Er bestaan allerlei apps waarmee per 5 minuten wordt aangegeven hoeveel kans je hebt om het Noorderlicht te spotten. Er zijn allerlei omstandigheden die precies goed moeten vallen. De eerste avond gaf de app aan dat er nul procent kans was om het Noorderlicht te zien. De tweede avond steeg het naar twee procent, dus wij als een gek naar buiten en naar het bevroren meer vlakbij ons huisje. Hoe lang we ook naar boven tuurden, er was niks te zien.

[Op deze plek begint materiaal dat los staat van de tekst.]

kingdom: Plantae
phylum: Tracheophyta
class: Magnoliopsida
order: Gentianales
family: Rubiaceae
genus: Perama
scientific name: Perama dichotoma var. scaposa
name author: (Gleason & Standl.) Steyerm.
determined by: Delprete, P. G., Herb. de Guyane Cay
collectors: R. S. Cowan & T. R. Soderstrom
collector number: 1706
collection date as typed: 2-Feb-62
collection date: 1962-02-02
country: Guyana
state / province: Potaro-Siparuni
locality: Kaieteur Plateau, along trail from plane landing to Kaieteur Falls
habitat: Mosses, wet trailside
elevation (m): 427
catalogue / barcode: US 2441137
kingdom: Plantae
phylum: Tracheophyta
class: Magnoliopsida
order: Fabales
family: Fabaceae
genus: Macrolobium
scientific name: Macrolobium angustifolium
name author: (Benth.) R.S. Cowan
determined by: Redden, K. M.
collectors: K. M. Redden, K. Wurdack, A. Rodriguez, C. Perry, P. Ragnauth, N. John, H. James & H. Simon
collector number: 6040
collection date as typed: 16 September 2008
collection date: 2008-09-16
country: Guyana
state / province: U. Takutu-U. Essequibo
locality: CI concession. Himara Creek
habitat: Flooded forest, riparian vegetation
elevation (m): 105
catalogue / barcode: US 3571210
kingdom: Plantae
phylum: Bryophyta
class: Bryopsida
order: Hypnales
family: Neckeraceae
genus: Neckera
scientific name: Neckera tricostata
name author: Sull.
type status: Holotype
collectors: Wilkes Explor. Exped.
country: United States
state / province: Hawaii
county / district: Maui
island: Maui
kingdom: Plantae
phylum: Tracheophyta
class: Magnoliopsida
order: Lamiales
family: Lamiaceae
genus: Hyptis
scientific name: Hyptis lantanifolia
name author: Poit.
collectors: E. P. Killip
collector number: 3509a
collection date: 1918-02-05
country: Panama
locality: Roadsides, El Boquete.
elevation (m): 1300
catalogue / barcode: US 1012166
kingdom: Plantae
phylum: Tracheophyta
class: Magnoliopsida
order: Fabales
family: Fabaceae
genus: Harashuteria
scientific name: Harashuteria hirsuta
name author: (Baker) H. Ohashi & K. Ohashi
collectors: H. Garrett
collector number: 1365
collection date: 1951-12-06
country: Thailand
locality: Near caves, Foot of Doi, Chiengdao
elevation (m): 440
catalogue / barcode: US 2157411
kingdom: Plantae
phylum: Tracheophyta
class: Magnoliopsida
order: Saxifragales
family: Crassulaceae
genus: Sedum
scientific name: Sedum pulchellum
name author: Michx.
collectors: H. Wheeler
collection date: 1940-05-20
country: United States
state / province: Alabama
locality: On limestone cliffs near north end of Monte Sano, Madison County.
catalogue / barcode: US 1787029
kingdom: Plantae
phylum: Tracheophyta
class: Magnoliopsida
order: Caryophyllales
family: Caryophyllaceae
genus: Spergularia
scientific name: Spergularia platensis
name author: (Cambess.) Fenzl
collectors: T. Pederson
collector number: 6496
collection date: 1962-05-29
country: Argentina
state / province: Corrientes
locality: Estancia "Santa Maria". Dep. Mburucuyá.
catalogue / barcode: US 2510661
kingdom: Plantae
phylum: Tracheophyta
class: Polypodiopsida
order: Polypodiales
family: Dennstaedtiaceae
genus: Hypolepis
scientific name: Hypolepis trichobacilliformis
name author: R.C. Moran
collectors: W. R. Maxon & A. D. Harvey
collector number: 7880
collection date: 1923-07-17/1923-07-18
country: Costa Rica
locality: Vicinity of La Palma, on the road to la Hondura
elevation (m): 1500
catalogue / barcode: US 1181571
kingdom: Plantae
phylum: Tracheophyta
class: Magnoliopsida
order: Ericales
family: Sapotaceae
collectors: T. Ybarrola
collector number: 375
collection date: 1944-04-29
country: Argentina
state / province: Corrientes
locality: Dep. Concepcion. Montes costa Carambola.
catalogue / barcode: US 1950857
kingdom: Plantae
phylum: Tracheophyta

Het zou ons niet overkomen dat we naar Lapland waren geweest en dat we het Noorderlicht niet hadden gezien? En dus tuurden we de derde avond elke 10 minuten in de app en gelukkig zagen we de percentages elke keer steeds een beetje stijgen. Dus we kleedden ons weer warm aan, liepen naar het meer en tuurden en tuurden naar boven. En opeens was het raak. De lucht kleurde eindelijk groen! Voor we het wisten was het ook weer voorbij. Maar we hadden het gezien!
Beer op het menu
De laatste avond zijn we bij een traditioneel familierestaurant gaan eten. De bediening sprak – in tegenstelling tot vrijwel alle andere Finnen die we tegenkwamen – geen woord Engels. Maar gelukkig was de menukaart wel vertaald. En voor 80 euro kon je een berenbiefstuk bestellen. Er werd door sommige tafelgenoten nog even getwijfeld, maar uiteindelijk paste toch iedereen daarvoor. Maar het vlees van de eland en het rendier kwam wel op tafel en dat was echt overheerlijk!
Aanrader
Het zal vast nog even duren voordat het coronatijdperk voorbij is, al het vliegverkeer weer op gang komt en we weer op vakantie kunnen. Maar mocht je de kans hebben dan zou ik zeker een keer een tripje naar Lapland boeken.
En tot die tijd kun je alvast sparen, want goedkoop is het allesbehalve. Tien euro voor een biertje is daar bijvoorbeeld heel normaal. Maar het was het dubbel en dwars waard, wat een waanzinnig mooie bestemming en het was heerlijk om weer eens échte winterse temperaturen te voelen.